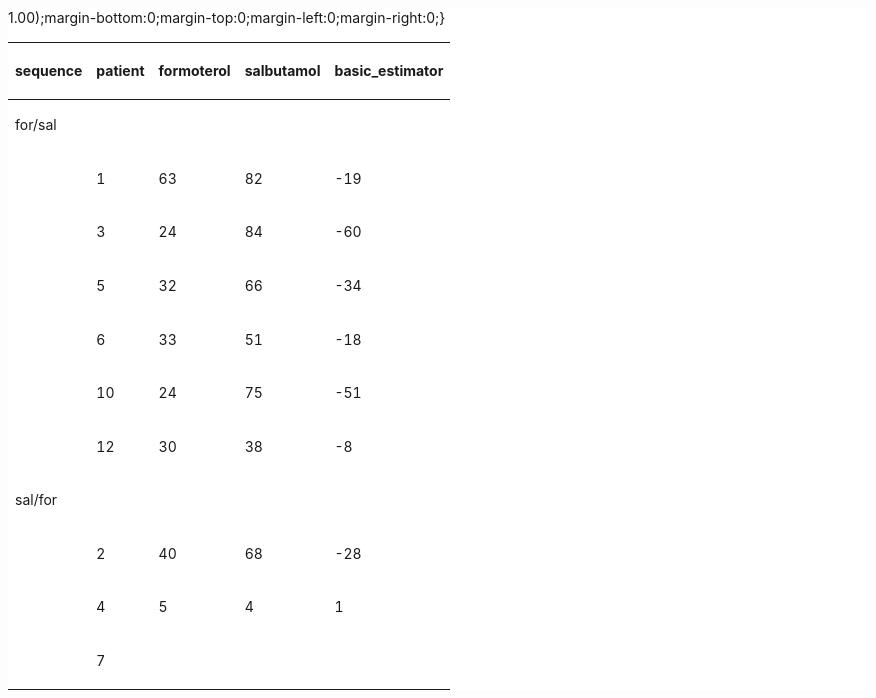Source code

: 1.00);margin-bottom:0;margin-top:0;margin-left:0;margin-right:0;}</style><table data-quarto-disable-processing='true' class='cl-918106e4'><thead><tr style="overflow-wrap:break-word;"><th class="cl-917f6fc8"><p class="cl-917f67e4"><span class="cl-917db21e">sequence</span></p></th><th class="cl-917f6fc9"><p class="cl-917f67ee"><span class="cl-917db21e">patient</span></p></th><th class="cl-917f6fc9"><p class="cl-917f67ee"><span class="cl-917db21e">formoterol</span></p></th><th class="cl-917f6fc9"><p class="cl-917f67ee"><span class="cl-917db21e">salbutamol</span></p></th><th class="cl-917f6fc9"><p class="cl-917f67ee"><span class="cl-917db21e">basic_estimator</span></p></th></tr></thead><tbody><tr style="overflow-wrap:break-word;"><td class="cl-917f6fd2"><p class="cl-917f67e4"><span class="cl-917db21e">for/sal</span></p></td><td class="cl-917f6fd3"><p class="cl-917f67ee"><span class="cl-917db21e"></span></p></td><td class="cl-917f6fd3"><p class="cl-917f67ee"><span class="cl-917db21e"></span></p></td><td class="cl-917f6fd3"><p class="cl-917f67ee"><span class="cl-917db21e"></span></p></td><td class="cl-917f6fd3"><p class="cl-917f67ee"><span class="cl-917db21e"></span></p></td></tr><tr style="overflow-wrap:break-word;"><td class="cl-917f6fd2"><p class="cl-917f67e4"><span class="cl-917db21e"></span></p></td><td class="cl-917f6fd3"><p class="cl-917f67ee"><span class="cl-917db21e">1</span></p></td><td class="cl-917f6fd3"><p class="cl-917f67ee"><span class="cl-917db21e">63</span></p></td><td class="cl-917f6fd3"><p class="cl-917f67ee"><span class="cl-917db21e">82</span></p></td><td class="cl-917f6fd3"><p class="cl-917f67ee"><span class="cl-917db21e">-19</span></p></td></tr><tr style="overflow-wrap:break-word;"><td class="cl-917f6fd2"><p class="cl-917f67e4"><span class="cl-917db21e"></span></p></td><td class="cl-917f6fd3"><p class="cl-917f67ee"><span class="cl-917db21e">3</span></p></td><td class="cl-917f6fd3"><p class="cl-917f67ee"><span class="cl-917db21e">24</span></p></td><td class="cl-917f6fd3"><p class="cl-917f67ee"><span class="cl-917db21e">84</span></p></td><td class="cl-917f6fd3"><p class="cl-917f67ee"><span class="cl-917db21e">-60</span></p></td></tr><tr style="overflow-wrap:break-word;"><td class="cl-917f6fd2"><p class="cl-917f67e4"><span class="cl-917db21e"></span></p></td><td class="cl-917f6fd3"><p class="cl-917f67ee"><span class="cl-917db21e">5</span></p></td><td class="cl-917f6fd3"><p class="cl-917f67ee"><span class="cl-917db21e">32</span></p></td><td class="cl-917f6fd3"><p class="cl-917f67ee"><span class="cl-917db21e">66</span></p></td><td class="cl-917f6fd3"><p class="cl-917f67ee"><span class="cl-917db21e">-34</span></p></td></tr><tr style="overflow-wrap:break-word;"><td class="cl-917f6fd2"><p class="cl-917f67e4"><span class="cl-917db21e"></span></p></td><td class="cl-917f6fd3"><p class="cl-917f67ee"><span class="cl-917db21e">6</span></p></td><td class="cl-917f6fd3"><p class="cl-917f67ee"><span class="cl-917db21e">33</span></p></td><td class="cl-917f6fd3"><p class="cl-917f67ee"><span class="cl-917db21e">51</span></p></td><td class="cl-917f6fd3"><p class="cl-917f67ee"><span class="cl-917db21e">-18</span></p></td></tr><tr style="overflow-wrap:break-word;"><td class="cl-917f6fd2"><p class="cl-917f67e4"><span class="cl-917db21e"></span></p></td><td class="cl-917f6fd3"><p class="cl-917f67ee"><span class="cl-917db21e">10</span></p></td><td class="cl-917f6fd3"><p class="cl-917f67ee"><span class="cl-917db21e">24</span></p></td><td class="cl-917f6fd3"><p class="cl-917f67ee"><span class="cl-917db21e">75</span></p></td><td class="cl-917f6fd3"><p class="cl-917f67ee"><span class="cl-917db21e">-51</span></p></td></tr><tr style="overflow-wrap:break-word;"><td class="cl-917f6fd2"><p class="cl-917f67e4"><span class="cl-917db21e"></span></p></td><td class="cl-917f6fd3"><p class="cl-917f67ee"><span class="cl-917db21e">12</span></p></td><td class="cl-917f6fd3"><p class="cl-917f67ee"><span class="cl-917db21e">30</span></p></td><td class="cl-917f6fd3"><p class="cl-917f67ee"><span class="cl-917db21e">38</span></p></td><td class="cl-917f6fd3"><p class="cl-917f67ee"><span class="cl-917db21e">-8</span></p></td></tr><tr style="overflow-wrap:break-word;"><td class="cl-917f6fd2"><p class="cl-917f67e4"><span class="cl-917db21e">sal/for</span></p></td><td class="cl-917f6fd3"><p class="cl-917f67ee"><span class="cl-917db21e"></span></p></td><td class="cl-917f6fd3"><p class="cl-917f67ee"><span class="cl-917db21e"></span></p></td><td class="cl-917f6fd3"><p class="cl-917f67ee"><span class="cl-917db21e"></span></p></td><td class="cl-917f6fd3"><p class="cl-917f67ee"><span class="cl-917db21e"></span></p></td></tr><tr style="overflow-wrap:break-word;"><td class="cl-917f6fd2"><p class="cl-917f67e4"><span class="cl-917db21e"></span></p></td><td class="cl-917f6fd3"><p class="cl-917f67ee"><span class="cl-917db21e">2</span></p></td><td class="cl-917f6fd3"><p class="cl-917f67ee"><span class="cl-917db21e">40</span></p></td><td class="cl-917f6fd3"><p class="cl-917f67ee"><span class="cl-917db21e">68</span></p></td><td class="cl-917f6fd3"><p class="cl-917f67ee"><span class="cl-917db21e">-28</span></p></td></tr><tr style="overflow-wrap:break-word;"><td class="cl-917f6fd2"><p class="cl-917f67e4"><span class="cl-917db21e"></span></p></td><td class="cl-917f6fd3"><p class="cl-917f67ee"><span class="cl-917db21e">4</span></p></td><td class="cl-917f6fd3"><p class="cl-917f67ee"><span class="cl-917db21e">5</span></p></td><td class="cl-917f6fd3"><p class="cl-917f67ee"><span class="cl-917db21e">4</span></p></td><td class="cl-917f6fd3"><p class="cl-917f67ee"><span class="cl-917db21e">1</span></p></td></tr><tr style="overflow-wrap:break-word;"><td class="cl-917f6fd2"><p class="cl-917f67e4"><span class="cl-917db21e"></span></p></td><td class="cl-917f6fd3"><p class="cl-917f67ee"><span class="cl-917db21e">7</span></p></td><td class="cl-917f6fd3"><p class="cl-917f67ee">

__________________________________________________

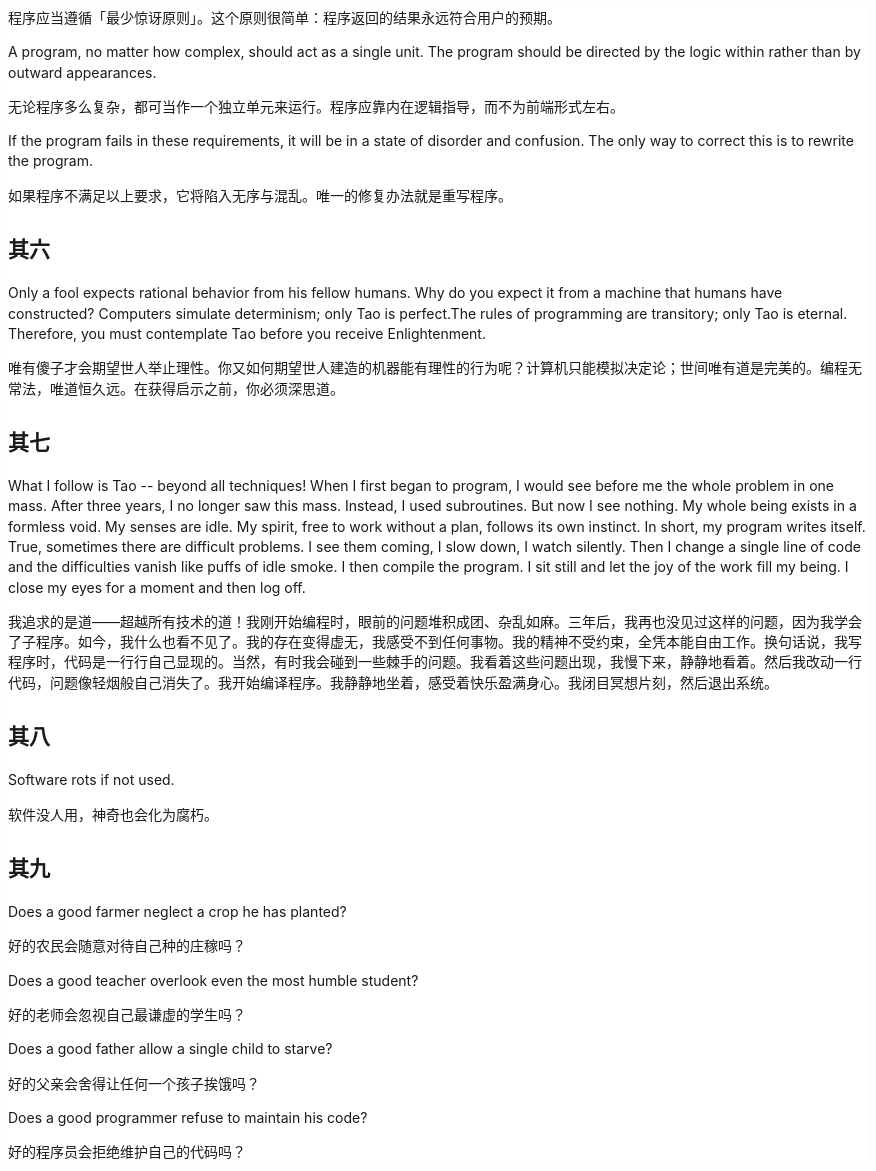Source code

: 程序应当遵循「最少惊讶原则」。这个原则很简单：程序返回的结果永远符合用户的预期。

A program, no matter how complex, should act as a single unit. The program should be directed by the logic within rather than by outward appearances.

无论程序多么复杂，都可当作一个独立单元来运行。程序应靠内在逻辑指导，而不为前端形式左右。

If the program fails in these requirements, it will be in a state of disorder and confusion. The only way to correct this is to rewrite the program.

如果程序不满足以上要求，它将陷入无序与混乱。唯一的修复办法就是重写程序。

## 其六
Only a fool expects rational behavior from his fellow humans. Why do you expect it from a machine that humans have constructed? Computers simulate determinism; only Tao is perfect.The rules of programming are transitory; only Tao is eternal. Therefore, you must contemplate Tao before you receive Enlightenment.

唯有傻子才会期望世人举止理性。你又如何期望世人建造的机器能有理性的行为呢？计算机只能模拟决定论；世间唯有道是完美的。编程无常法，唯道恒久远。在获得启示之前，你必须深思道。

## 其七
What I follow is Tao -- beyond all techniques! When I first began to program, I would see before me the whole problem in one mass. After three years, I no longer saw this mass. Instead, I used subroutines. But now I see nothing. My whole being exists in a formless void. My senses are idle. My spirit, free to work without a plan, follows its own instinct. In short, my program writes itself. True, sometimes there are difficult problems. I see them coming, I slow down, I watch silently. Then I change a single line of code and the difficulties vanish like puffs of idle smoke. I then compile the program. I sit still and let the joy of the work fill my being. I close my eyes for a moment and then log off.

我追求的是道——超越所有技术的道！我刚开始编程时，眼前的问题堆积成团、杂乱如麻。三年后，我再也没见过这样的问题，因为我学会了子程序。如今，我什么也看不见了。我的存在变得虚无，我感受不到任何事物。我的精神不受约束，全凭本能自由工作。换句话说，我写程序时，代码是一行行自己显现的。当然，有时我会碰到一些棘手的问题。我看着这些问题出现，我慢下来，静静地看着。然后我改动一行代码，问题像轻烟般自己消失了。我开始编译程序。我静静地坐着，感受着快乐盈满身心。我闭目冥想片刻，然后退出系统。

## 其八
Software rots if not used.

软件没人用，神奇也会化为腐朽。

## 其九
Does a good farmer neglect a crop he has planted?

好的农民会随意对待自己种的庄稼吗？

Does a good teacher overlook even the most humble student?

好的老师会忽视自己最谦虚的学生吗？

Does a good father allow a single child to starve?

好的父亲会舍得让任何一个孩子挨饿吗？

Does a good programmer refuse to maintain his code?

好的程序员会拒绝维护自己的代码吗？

__________________________________________________

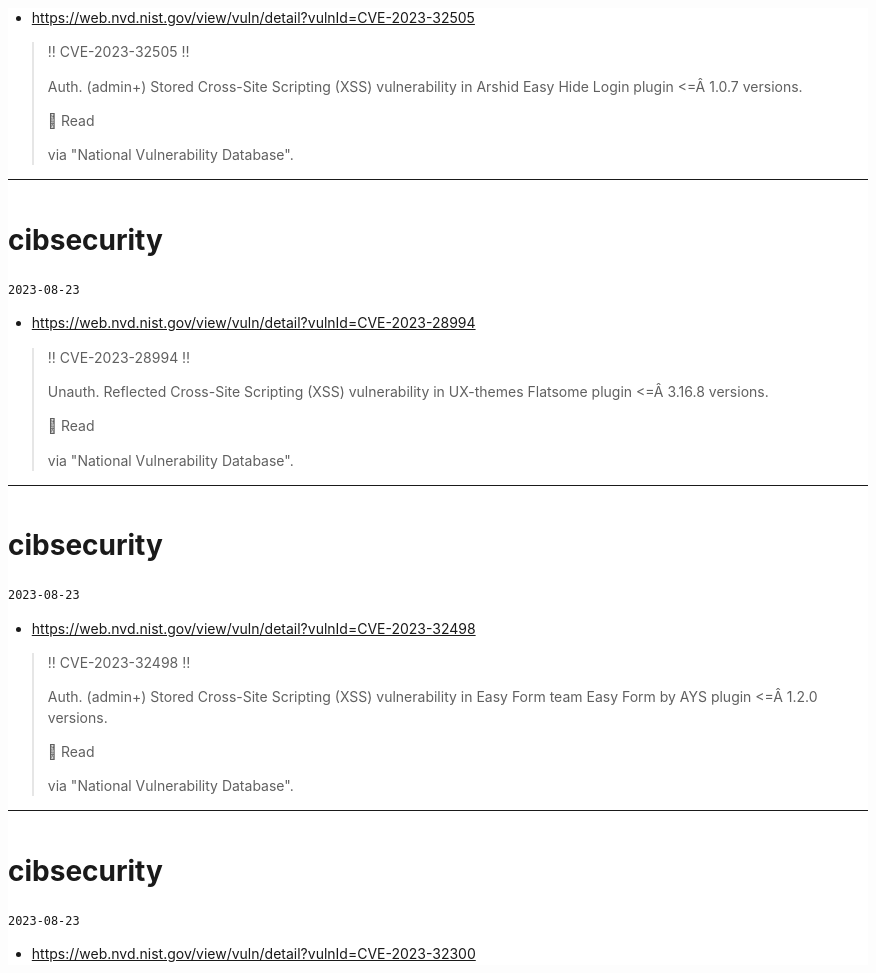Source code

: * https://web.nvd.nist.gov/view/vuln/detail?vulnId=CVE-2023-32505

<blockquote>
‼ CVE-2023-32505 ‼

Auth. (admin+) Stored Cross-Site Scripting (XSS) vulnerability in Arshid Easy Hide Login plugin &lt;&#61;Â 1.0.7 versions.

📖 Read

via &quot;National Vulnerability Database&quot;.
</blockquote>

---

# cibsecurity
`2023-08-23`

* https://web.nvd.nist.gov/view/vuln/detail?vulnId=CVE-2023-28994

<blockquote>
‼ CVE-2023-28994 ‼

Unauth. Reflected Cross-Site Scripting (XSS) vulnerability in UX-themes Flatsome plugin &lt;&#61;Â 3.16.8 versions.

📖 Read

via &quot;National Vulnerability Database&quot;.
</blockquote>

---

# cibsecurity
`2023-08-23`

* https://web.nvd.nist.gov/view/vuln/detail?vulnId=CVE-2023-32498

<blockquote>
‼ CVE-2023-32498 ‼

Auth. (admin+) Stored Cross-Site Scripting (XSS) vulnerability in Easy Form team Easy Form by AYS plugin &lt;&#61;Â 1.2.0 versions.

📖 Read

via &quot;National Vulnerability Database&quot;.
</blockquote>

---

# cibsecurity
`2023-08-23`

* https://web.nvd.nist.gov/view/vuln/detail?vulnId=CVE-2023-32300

__________________________________________________

(Problem requirements): Tally the lines in the items above that contain the string "detail", and give only that number.

(Written solution): 4